The power in Madeleine L’Engle’s A Wind in the Door is the power of Naming (which she writes with a capital N). For most of the book, the main character, Meg Murry, is learning what this means.
What do Namers do? They help those they Name become more particularly who they were meant to be. If your name isn’t known, you’re lonely, explains Meg’s new friend, a dragon-sized, many-winged cherubim. Being Named makes you more you.
A Wind in the Door is the second book in L’Engle’s Time Quintet. (An Ava DuVernay movie based on the first, A Wrinkle in Time, premieres this month.) The series blends fantasy and science fiction, religion and mythology. Its characters travel across space and time.

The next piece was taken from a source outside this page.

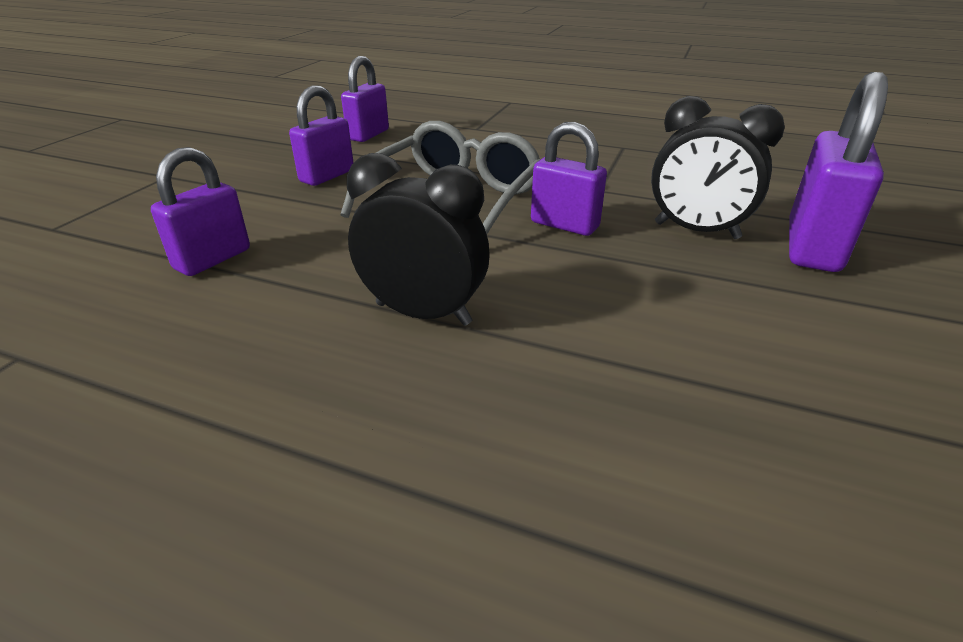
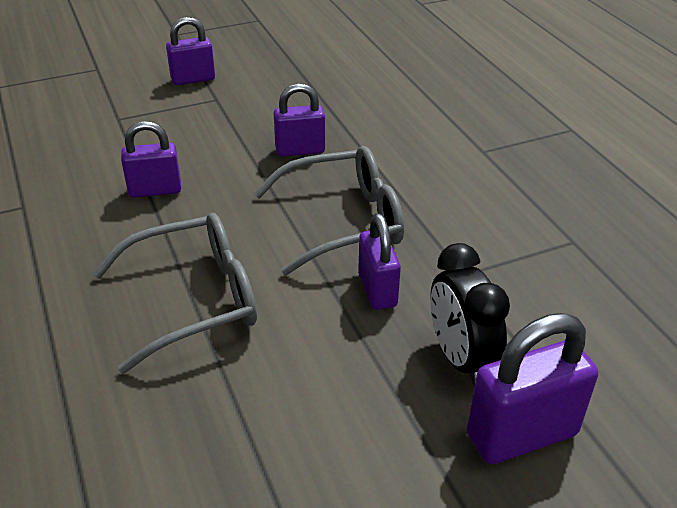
camera: 45 degrees right, 5 degrees up
purple padlock [341,56,389,142] -> purple padlock moved to [166,17,215,85]
black clock [347,153,490,326] -> grey glasses [93,213,257,374]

In this book, the foes that must be overcome are the Echthroi (“enemies” in Greek). “War and hate are their business,” the cherubim tells Meg, “and one of their chief weapons is un-Naming—making people not know who they are. If someone knows who he is, really knows, then he doesn’t need to hate. That’s why we still need Namers.”
When the fate of the universe hangs in the balance, Meg discovers that her brother’s life is the fulcrum. To save him, she must make it through three trials. The first is too hard and she wants to give up: She’s expected to Name the person she dislikes the most. Why is this hard? Because the power behind Naming is love, and she must find something to love about the person she hates.

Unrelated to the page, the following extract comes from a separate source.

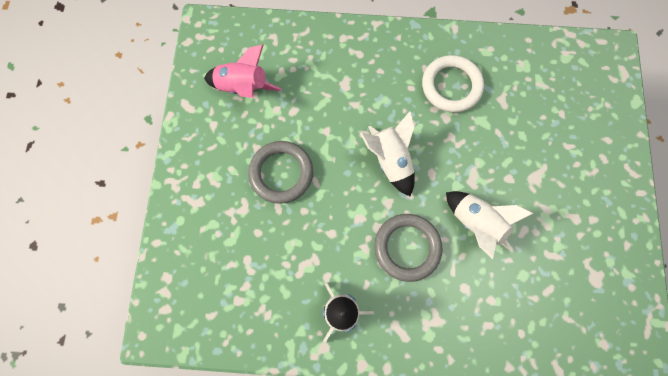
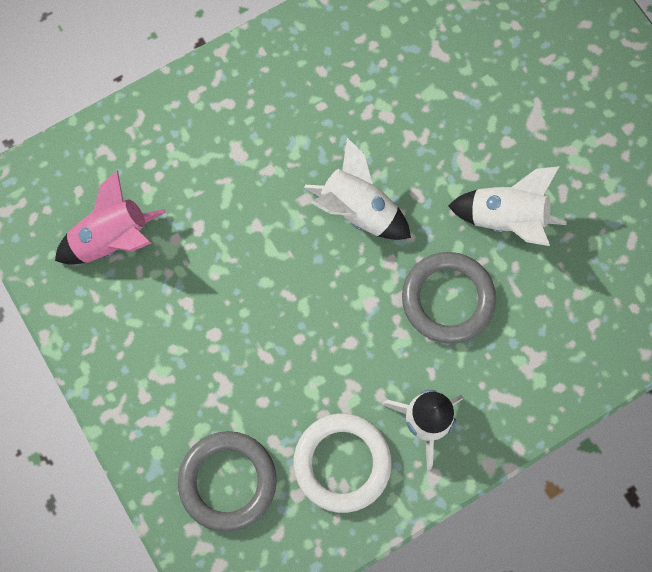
camera: 35 degrees left, 0 degrees up
grey ring [248,141,313,204] -> grey ring moved to [178,431,277,532]
white ring [422,55,484,113] -> white ring moved to [293,413,392,513]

But it’s Meg’s final trial that seems truly impossible. In the climactic moment, she realizes what she must do: She must take hold of the Echthroi and fill their nothingness with love. Even though they are the enemy, she must Name them.

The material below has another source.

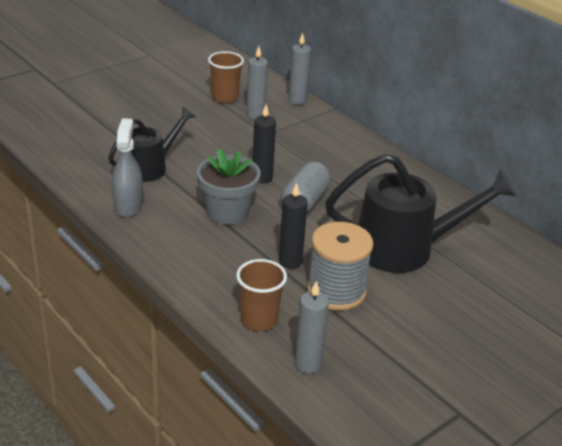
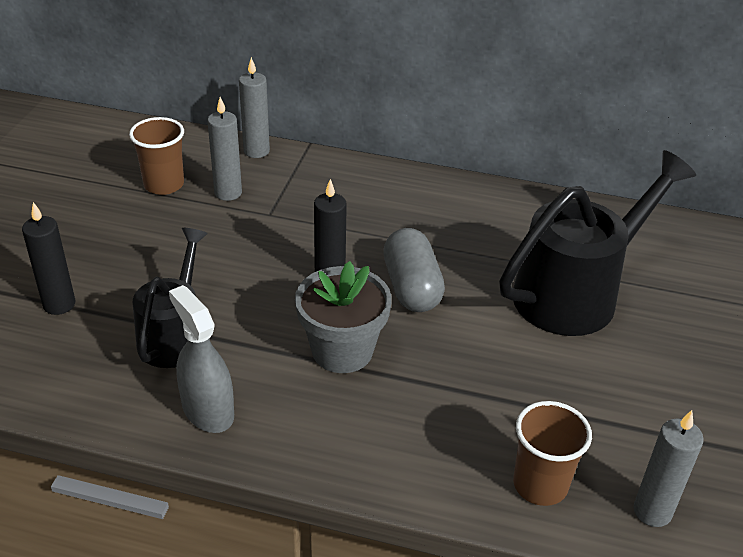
camera: 35 degrees left, 5 degrees up
black candle [279,183,308,269] -> black candle moved to [22,202,76,315]
grey spool [307,222,374,311] -> none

Reading fantasy may seem escapist, but it can help us make sense of our nonfiction lives. How do we respond when each day brings news of another un-Naming? Can we imagine another way of living? How do we summon love not only toward the ordinary unlovables but toward an outright enemy?
We can keep our eyes on the One who Names the sparrows and the lilies, the tax collector and the woman at the well, the Roman soldier and the disciple who falls short. In the divine story, we see that fearsome enemies are no match for fierce love. “Do not fear, for I have redeemed you; I have called you by name, you are mine” (Isaiah 43:1).